O valor médio das dívidas, no entanto, teve alta, chegando a R$ 4.370. O número total de dívidas — relações CPF-CNPJ em atraso — cresceu ainda mais do que o de devedores, com alta de 9,7%. Ou seja, muitos consumidores continuam acumulando novas pendências mesmo já estando inadimplentes.

O setor bancário concentra a maioria das dívidas (60,5%), o que pode indicar dificuldades com empréstimos, cartões de crédito e financiamentos. Outro destaque preocupante é a presença do setor de água e luz como credor de 17,1% das dívidas — um percentual alto, considerando que se trata de serviços básicos.

Outro dado que aponta para a persistência da inadimplência é o índice de reincidência: 85% dos consumidores negativados em maio já estiveram nessa situação ao menos uma vez nos últimos 12 meses. Ainda assim, a predominância de dívidas de menor valor pode representar uma oportunidade.

Segundo o presidente da FCDL-CE, Freitas Cordeiro, embora a inadimplência ainda se faça presente em patamar preocupante, com incremento no número de negativados, é lícito antever que o fortalecimento do crédito e a elevação da renda tendem a mitigar tais fragilidades ao longo do próximo semestre.

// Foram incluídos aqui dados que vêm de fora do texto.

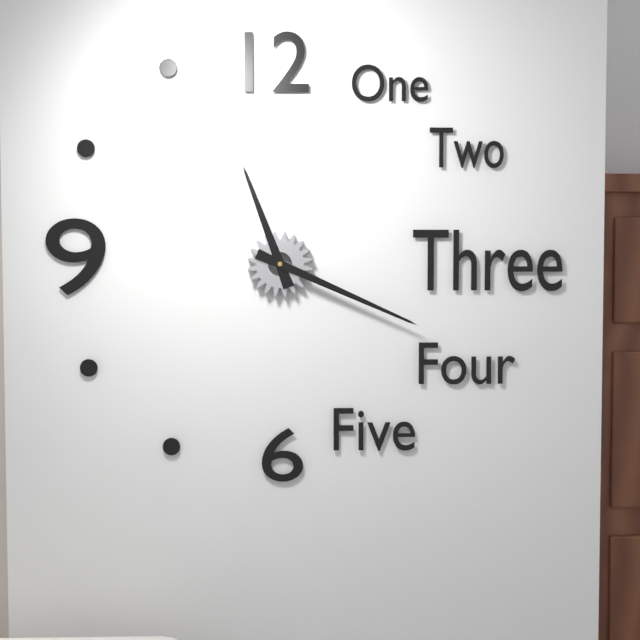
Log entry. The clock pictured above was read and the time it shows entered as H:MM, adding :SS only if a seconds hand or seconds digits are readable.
11:19
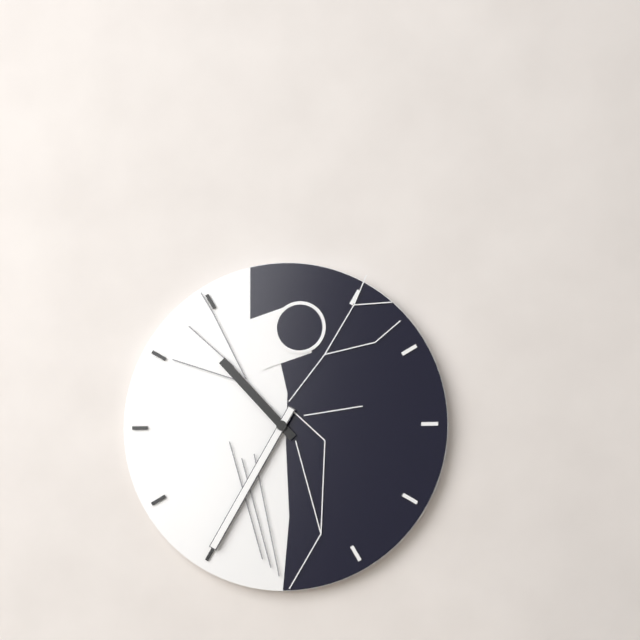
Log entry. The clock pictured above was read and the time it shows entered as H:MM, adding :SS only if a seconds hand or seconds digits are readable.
10:35
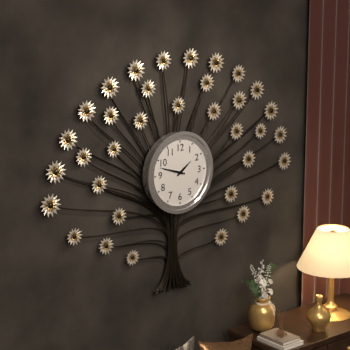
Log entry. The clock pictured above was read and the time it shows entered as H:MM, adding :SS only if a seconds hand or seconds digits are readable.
1:48
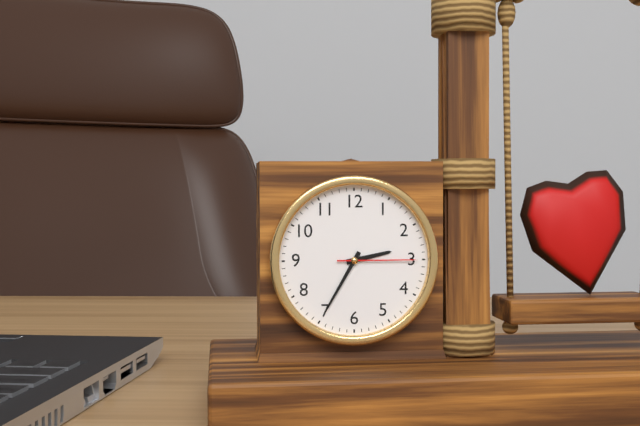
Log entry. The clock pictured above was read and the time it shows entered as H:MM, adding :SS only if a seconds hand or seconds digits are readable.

“Políticas públicas de renegociação, feirões de crédito e programas de educação financeira podem ser instrumentos eficazes para auxiliar uma parte expressiva da população a sair da lista de inadimplentes, retomando o consumo e reequilibrando o orçamento familiar”, comentou o presidente.

VENDAS DO COMÉRCIO VAREJISTA RECUAM

Conforme dados do Instituto Brasileiro de Geografia e Estatística (IBGE), em abril de 2025, as vendas do comércio varejista recuaram no Ceará. O recuo foi de 1,5% na comparação com o mês imediatamente anterior. Já as vendas do varejo ampliado registraram alta de 1,5%, destoando da média nacional, que registrou queda nas vendas dessa segmentação do comércio.

Apesar do recuo das vendas do comércio varejista na comparação mensal, as vendas do segmento avançaram no acumulado do ano, com alta de 3,6%. No varejo ampliado, o crescimento das vendas foi de 6,1% nessa mesma base de comparação.

O acumulado do ano compara o período de janeiro a abril de 2025 com o mesmo período do ano anterior. Os números mostram, em suma, que em um horizonte maior de análise, as vendas seguem crescendo no Estado, mesmo com a queda no último mês.